In the United States, President Biden’s administration reports that in October it will bring together companies, associations and government partners to discuss the development of a label for Internet of Things (IoT) devices. The aim; that Americans can recognise which devices meet cybersecurity standards to protect against hacking and other cyber vulnerabilities.
Biden’s Bipartisan Infrastructure Law (BIL) includes a State and Local Cybersecurity Grant Programme, to provide $1 billion to state, local, and territorial (SLT) authorities over four years, with $185m available for the fiscal year 2022, for example to address cyber risk to information systems and critical infrastructure.
By developing and rolling out a common label for products that meet by US Government standards and are tested by vetted and approved entities, the White House says that it will help American consumers identify secure tech to bring into their homes; starting with some of the most common, and often most at-risk, technologies — routers and home cameras.

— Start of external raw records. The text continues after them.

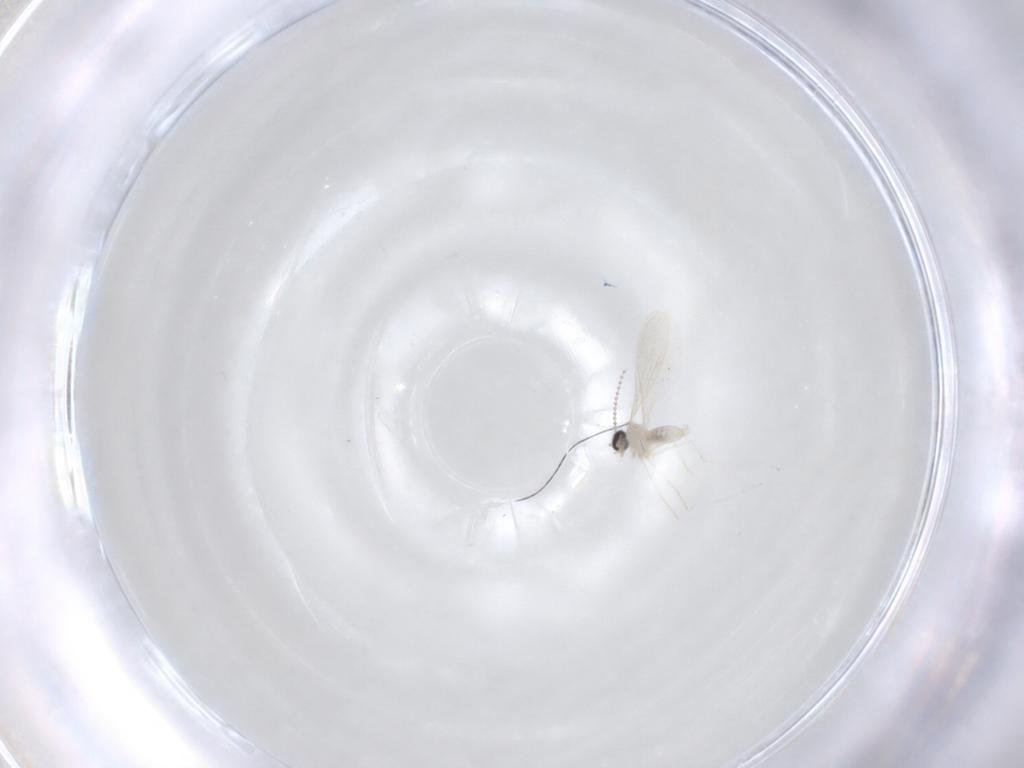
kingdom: Animalia
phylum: Arthropoda
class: Insecta
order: Diptera
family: Cecidomyiidae
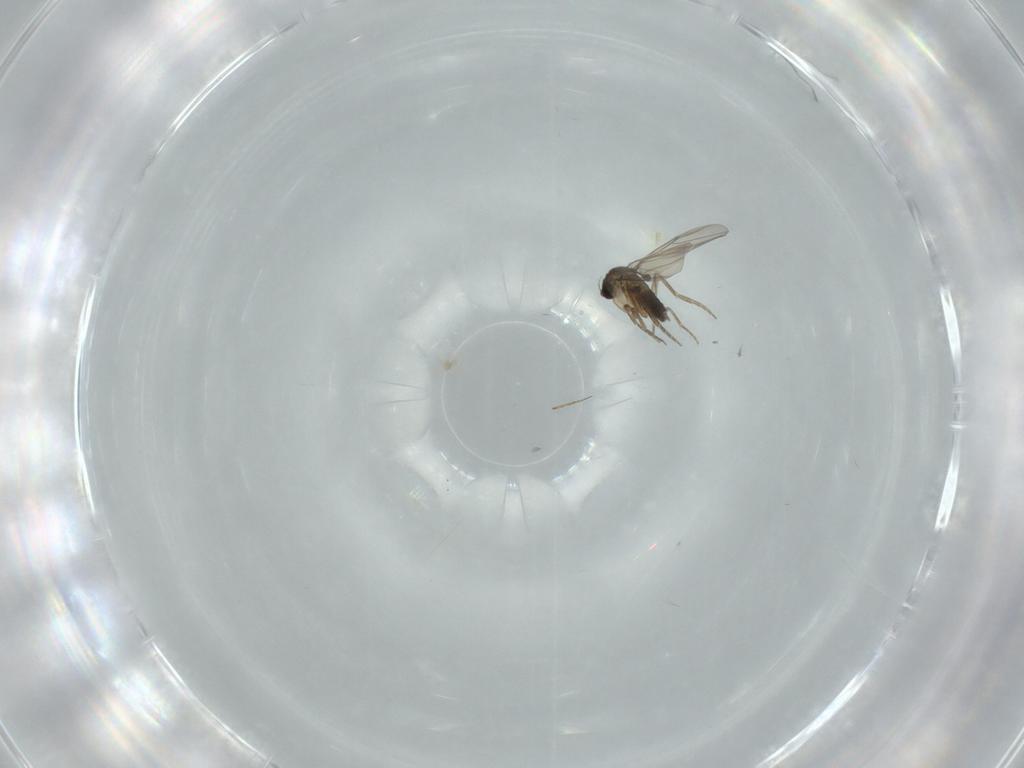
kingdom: Animalia
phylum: Arthropoda
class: Insecta
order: Diptera
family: Phoridae
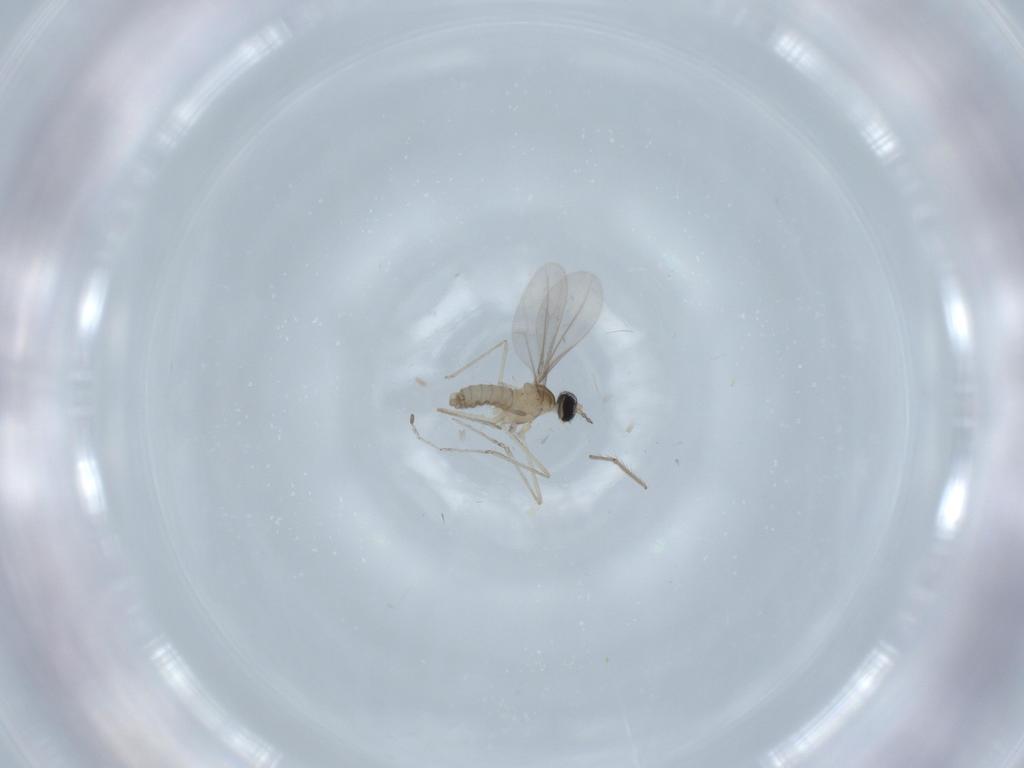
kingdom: Animalia
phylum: Arthropoda
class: Insecta
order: Diptera
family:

As for quantum computing, in the summer the US federal National Institute of Standards and Technology (NIST) announced four new encryption algorithms that will become part of NIST’s post-quantum cryptographic standard, expected to be finalised in about two years.
Simon Chassar, CRO at the cyber product company Claroty, described new cyber security regulations for communications, water and healthcare as crucial as cyberattacks on US critical infrastructure increase. “Alarmingly, in 2021, we saw over 80 per cent of critical infrastructure organisations experience a ransomware attack.
“Water and healthcare, particularly, are two industries where a cyberattack can have a direct risk on human life. For example, we saw threat actors breach a water treatment facility in Florida where they attempted to change the chemical levels, which could have potentially poisoned local residents if it has been successful. Another tragic example is the death of a baby at Alabama Hospital which may have been the result of a ransomware attack that caused equipment to shut down.
“Whilst the White House is yet to confirm where and how exactly it will regulate cybersecurity, it is essential that one area they look at, is cyber-physical systems. We are seeing industries such as water and healthcare, converge their OT and IT systems, as well as connect Internet of Things (IoT) devices and Internet of Medical Things (IoMT) devices to company networks without asset based policy segmentation. These cyber-physical devices are not always designed with security in mind, meaning they can have a number of vulnerabilities for threat actors to exploit.
“I’d advise that any new cyber regulations ensure that organisations are closing their inherent security gaps and have complete asset visibility across all cyber-physical systems connected to their network. It should be mandated that companies have patching procedures for OT systems, IoT devices, and IoMT devices. Furthermore, regulations must enforce network segmentation with asset class network policies to restrict unnecessary connectivity – this will limit the movement of malware, ultimately, mitigating the impact of cyberattacks.”